While saying there is a general “wariness” among Americans towards overseas military interventions, Washington has not ruled out the military option.
“We are embarked on more nation-building at home for sure, there is wisdom in that, but people should not mistake that for the ability or willingness of the US to protect its vital interests,” Petraeus said.
Tehran agreed in November to fulfill the demands set forth in the Geneva talks, which reduces its uranium enrichment to 5 percent - far below what is necessary to construct a nuclear bomb – and stopping its most powerful centrifuges.
It has also agreed to international monitoring of its nuclear research facilities so as to prove that it is not backsliding on its promises.
In return, the United States, Britain, Germany, France, Russia and China agreed to ease around $7 billion of sanctions against Iran as negotiators work toward a final settlement. Meanwhile, Obama also said he "will be the first to call for more sanctions" if Iran is found to be in noncompliance with the deal.
And to sweeten any potential deal, Iranian President Hassan Rohani this month attended the World Economic Forum in Davos, Switzerland, where he emphasized his country’s economic potential despite being isolated from the rest of the world for many years.
Many countries view Iran as an untapped market for future investment, as business leaders from around the world stream into the islamic country even as the ink on the Geneva agreement has not yet dried.
However, bipartisan politics in Washington threatens to scuttle the deal as the Republicans have pounced on Obama’s willingness to bargain with the Iranians.
"The American people — Democrats and Republicans alike — overwhelmingly want Iran held accountable during any negotiations," Sen.
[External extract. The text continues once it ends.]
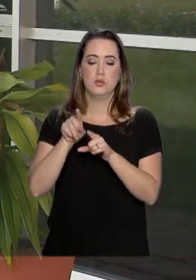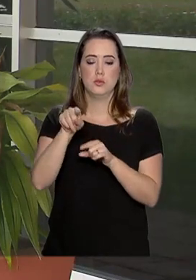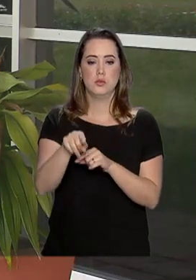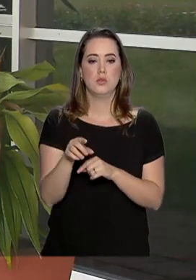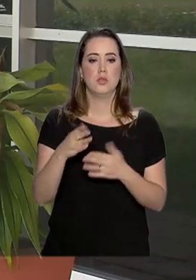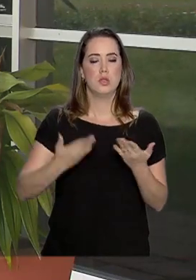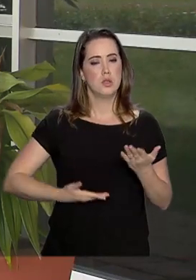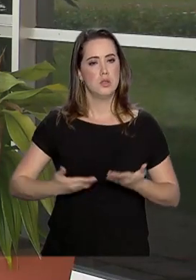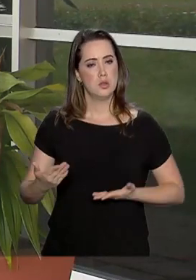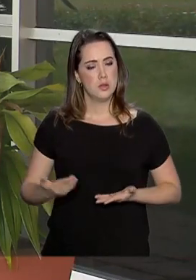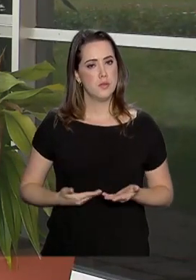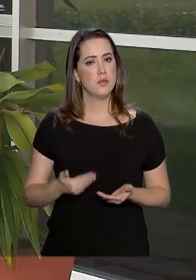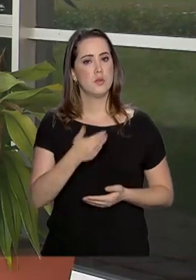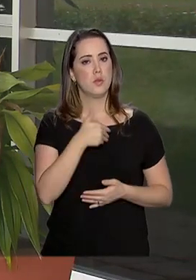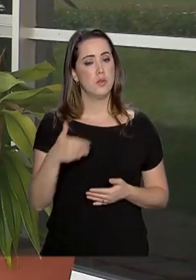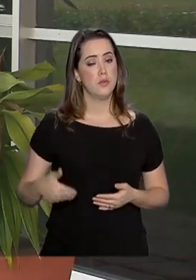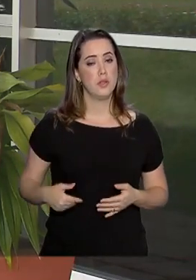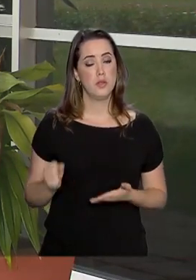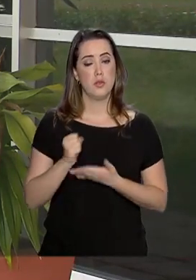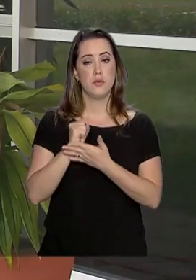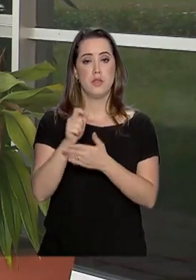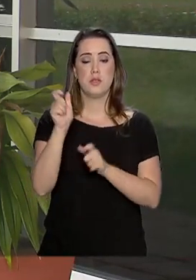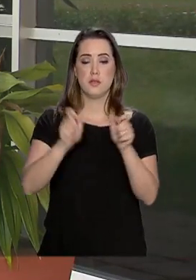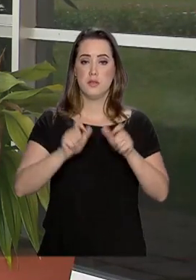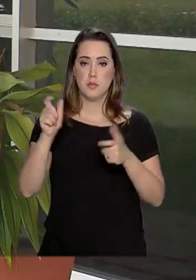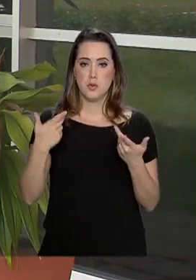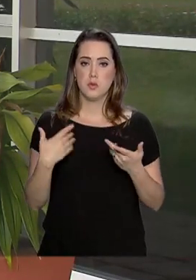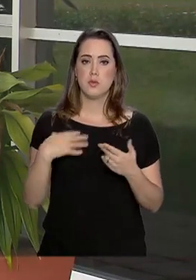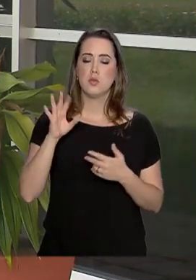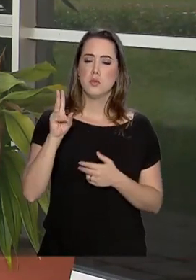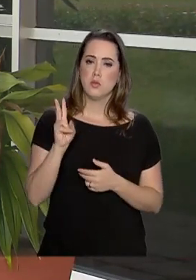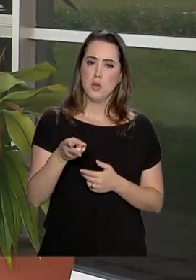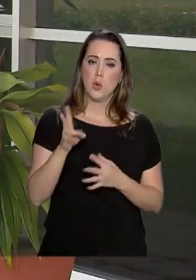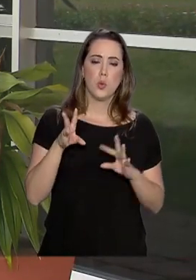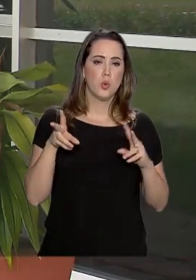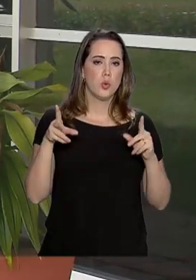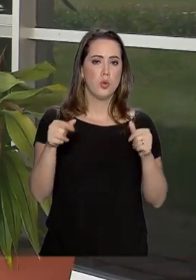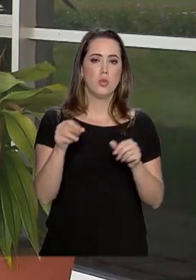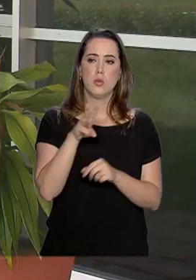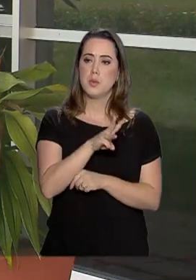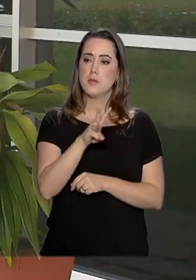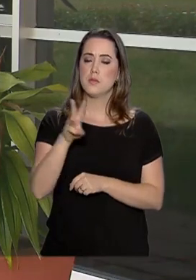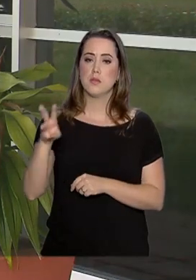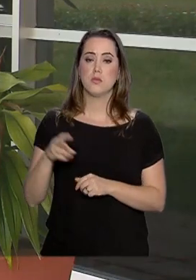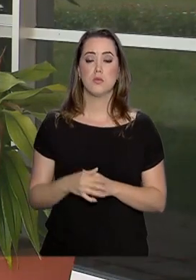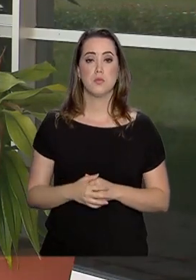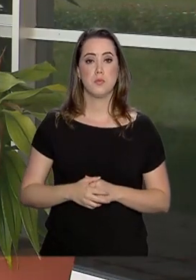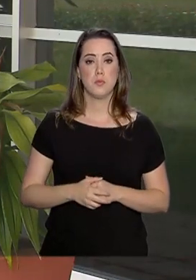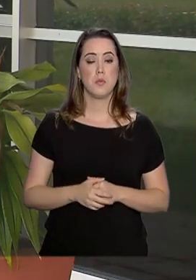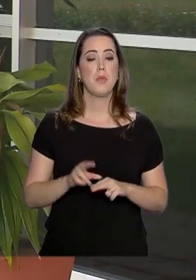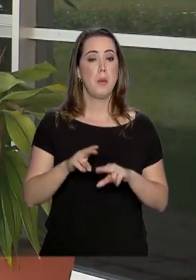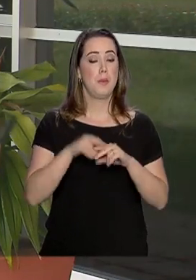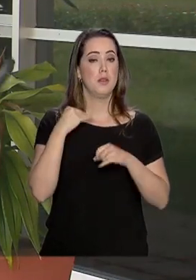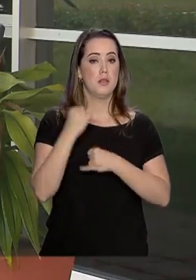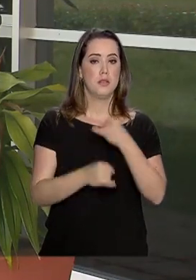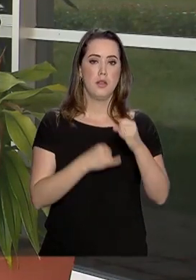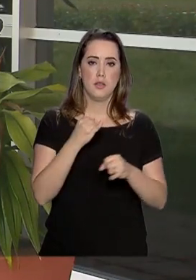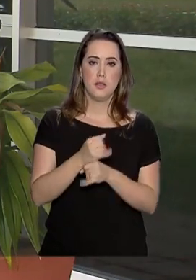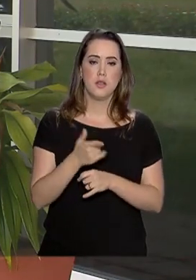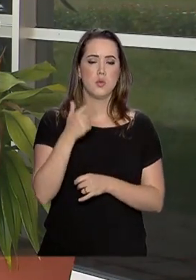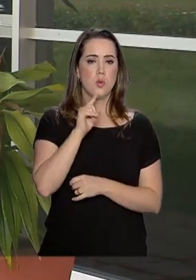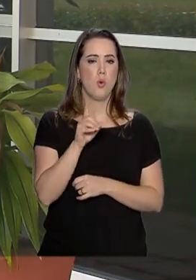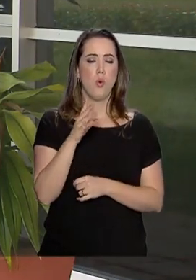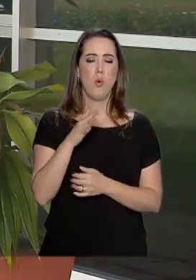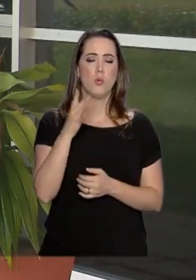os serviços públicos oferecidos ao cidadão estão sendo totalmente digitalizados. Pela internet, com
Mark Kirk, R-Ill., said after Obama concluded his speech.
"While the president promises to veto any new Iran sanctions legislation, the Iranians have already vetoed any dismantlement of their nuclear infrastructure," Kirk added.
Others, however, have warned on the dangers of missing an opportunity to avoid a possible war by ruining the diplomatic process with new sanctions.
“The President of the United States, together with the State Department, have made a considerable effort to show members of Congress that new sanctions right now would be destructive to the diplomatic process,” Reza Marashi, of the Iranian American Council, told RT.
In the event that a new sanction regime is enacted against Iran as the diplomatic process is bearing fruit, “it would show the international community that the problem lies primarily with Washington as opposed to Tehran,” he said.
Marashi expressed reservations over the use of sanctions against Iran.
“A lot of analysts, myself included, dispute the notion that it was sanctions that brought Iran to the table,” he said. “We need to trade concessions on our end for concessions on the Iranian end. That’s how you win the peace. We don’t need to increase the cycle of escalation that brought us to the precipice of a war.”
Meanwhile, there are numerous economic incentives for the two sides to reach an agreement.
For more details on the future potential of the Iranian economy, see report by RT's Irina Galushko.
Rohani emphasized at the economic forum in Davos his country’s economic potential despite being isolated from the rest of the world for many years.
“Iran’s economy has the potential to be in the top-10 within the next three decades – a goal I pursue through wider planning of social, economic as well as wider domestic and foreign policy,” Rohani told the assembled political and financial elite.
Given the lackluster economic performance across the world, Iran’s offer of economic incentives may be just the key to avoiding another military conflict in the Middle East.